Oireachtas Joint and Select Committees

Tuesday, 4 November 2014

Joint Oireachtas Committee on European Union Affairs

Report on Response to 2014 Country Specific Recommendations for Ireland: Better Europe Alliance

2:10 pm

Photo of Joe O'ReillyJoe O'Reilly (Cavan-Monaghan, Fine Gael) | Oireachtas source

Yes, counties, and specifically the county in which I live, the main employer is agri-related food processing, and the entire agriculture industry is centred there. We have to work on the green energy agenda. It has to be central, and we have to sustain that. We have made great progress on developing a culture of recycling in this country, and that has resulted in great progress being made in that area. I remember when it first came on the agenda in local government, of which I was a member years ago, it was almost a foreign concept for consumers. That is no longer the case. People have adapted to the different bins very well and to the entire recycling process, but we also need to move on the green energy agenda.

In the light of scientific development and progress, we will have to keep the question of nuclear energy under review.

I do not say we must opt for nuclear energy, as such, but science has overtaken a number of the difficulties that surrounded it in the past. The methods for dealing with nuclear waste, for example, have improved. We cannot put nuclear energy off the agenda if we accept the problem that exists with climate change. The UN has left us in no doubt about that. Anecdotal and experiential evidence of climate change exists and that behoves us to examine recycling, energy and conservation and to keep green energy on the agenda. It further behoves us to look fairly and squarely at nuclear energy as an option, if it could be done safely and the waste issue were to be addressed. Considerable progress has been made on waste. I do not wish to misquote the former Minister, Deputy Rabbitte, but if I understood him correctly, he said he had no issue with importing energy from countries that use nuclear energy. We must examine the issue. I do not say we have to develop nuclear energy but we must not shy from examining it. The old arguments no longer hold.

I agree with the basic thesis presented that we should broaden the tax base. I would be the first within my parliamentary party and elsewhere to be critical of many aspects of Irish Water, the delivery of services and related issues. No one can deny, however, that the basic objective of Irish Water and the property tax is to broaden the tax base. There are those who like to parade themselves as champions of social justice, a more equitable and broader tax base, based on taxes other than of the traditional industrial worker and lower paid civil servants who paid everything in the past, but if one wants to champion that cause, one cannot logically do so and not be in favour of broadening the tax base. One cannot logically be against the property tax and water charges, willy-nilly, and then support the proposition that we should have a broader tax base and more equity. That is not sustainable. There is much hypocrisy on the issue.

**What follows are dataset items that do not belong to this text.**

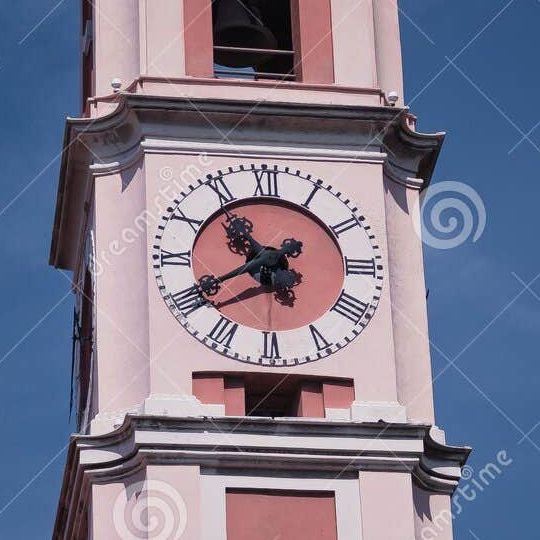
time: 10:40
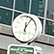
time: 12:04
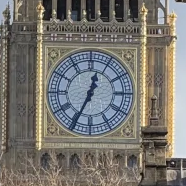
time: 12:34
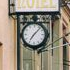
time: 7:07
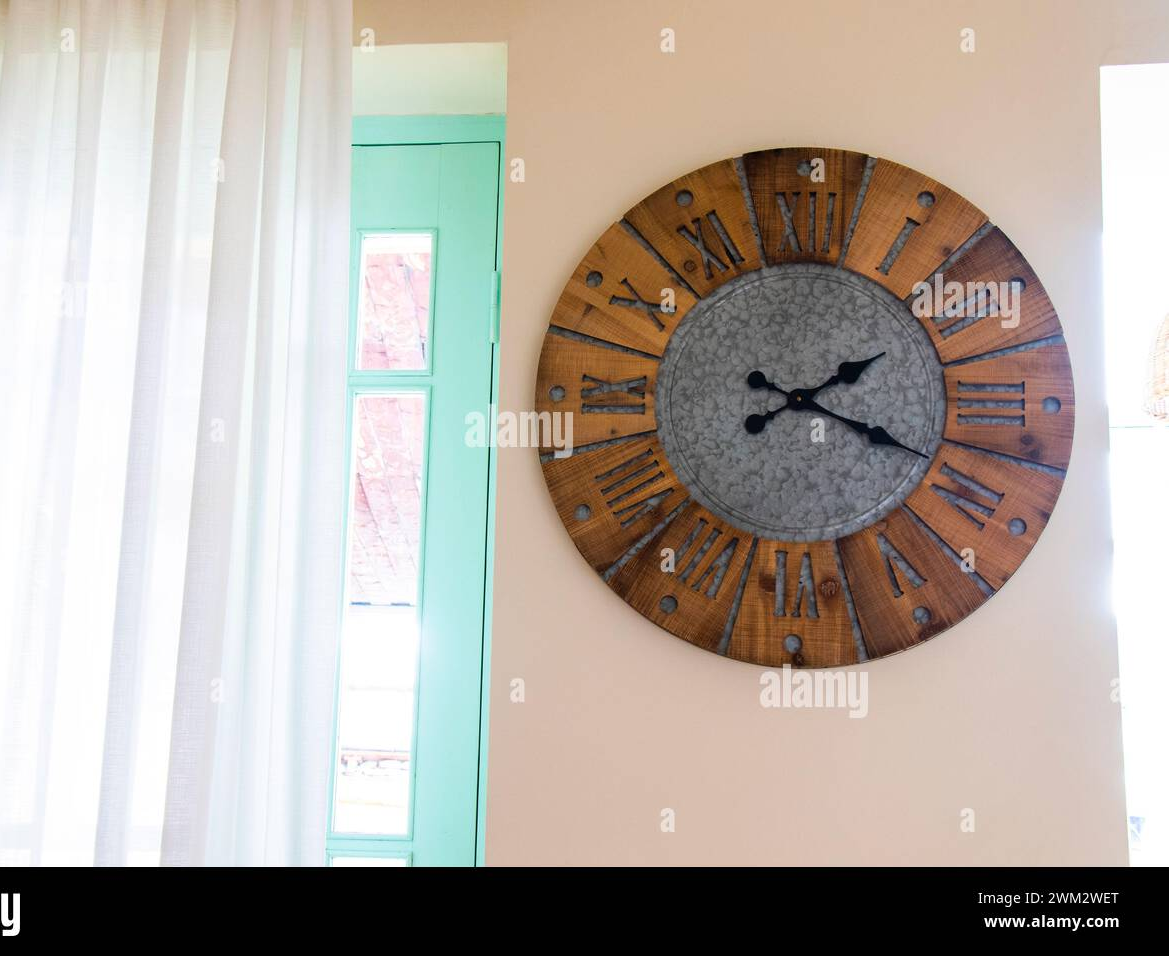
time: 2:18
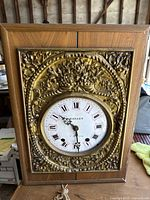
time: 10:28
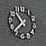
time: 10:37
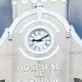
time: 9:09
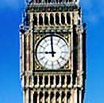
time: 8:59
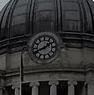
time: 1:41
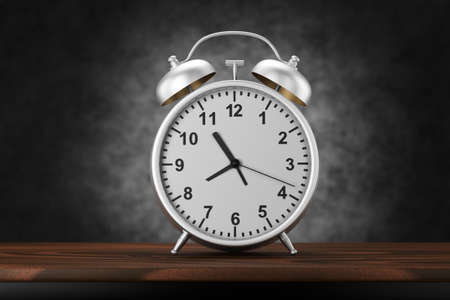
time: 7:54
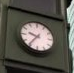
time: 9:36
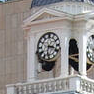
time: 3:32
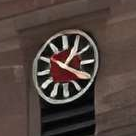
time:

I welcome the proposal in the submission that we should broaden the tax base. That is precisely what the Government is doing, albeit in a flawed fashion on occasion, and with a need for improvement and the introduction of more consumer-friendly aspects. The purpose of the property tax and water charges is to broaden the tax base. The aim is to take the burden off the backs that traditionally bore the brunt of tax such as industrial workers and lower paid civil servants. There is no equivocation on the matter. One cannot parade oneself on the issue as some seem to do, namely, as a champion of equity, social progress and an egalitarian society where the poor are to the fore. I refer to people in certain political organisations and groups who then say they are against all forms of taxation that would broaden the tax base. That is not a sustainable or honest approach. The two things are incompatible. One would not need a degree in logic to see the positions are mutually incompatible. If one works on the assumption that there is no magic source of money; it is incompatible with social justice to say one should not broaden the tax base.

I say well done to the witnesses in that regard. In their response, could they say that what we are doing with property tax and water charges, flawed and all as they are in their implementation, is the correct economic strategy to look after the poorer sections of society? It behoves people such as they to give leadership in that regard.